Huge fire on federal lands
This fire in the Boundary Waters Canoe Area in northern Minnesota hasn't really gotten the news it deserves. The smoke has already caused air quality warnings as far south as Southern Wisconsin. The fire was started by a lightning strike a month ago.
Current National Forest Service policy is to let natural fires burn themselves out unless they threaten lives and private property. The problem is that there has been an extended drought in the BWCA so the fire was not quenched after a few days by a good rainstorm as is normal. It smoldered on. Then last week the wind began to gust and the fire exploded.
It has now consumed 156 square miles, about 10% of the total BWCA and it is still not contained. Indeed, it could get even worse. The fire has approached a 30 mile long area in the BWCA where in 1999 a freak derecho, a thunderstorm with intense winds, took down countless trees. Since this is a wilderness area, loggers were not allowed to come in and salvage log those trees. At the time the trees came down it was suggested that the federals government would be using a series of controlled burns over the next few years to clear the area so as to reduce the odds of a historic wildfire. Several burns were conducted by the Forest Service but they only involved about 16% of the total blow down area inside the BWCA. Should this fire meet the 1999 blow down area it will find millions of tons of dry deadwood to feed upon.
While they are now fighting this fire in earnest, the weekend weather forecast is not favorable.
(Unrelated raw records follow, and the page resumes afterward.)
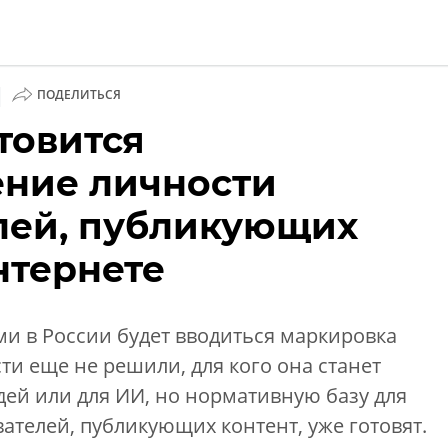
|
ПОДЕЛИТЬСЯ
товится
и
ние личности
лей, публикующих
нтернете
и в России будет вводиться маркировка
ти еще не решили, для кого она станет
ей или для ИИ, но нормативную базу для
телей, публикующих контент, уже готовят.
It will be warm and the southerly winds will tend to blow the fire towards the blow down area.
Once the Forest Service was too aggressive in fighting fires. Now it may be too lax. Certainly fire is part of nature's way of renewing forests, especially certain pine forests, but to allow a fire to burn unchecked for a month during a drought in an area where an unprecedented storm left millions of tons of highly flammable debris around seems an invitation for disaster.
The BWCA is known for its lush pine forests. While these flourish with an occasional low intensity fire to remove competing vegetation and promote new seedlings, they can be destroyed for decades in an intense wildfire that burns everything in its path, including all organic matter from the forest floor. Considering the battles that have been waged in this area since the 1960s between local residents and outside environmentalists, it would be ironic if the best forests in Northeastern Minnesota ended up being on private lands where owners engaged in time honored stewardship activities such as salvaging logging and controlling fires rather than following the latest academic fads.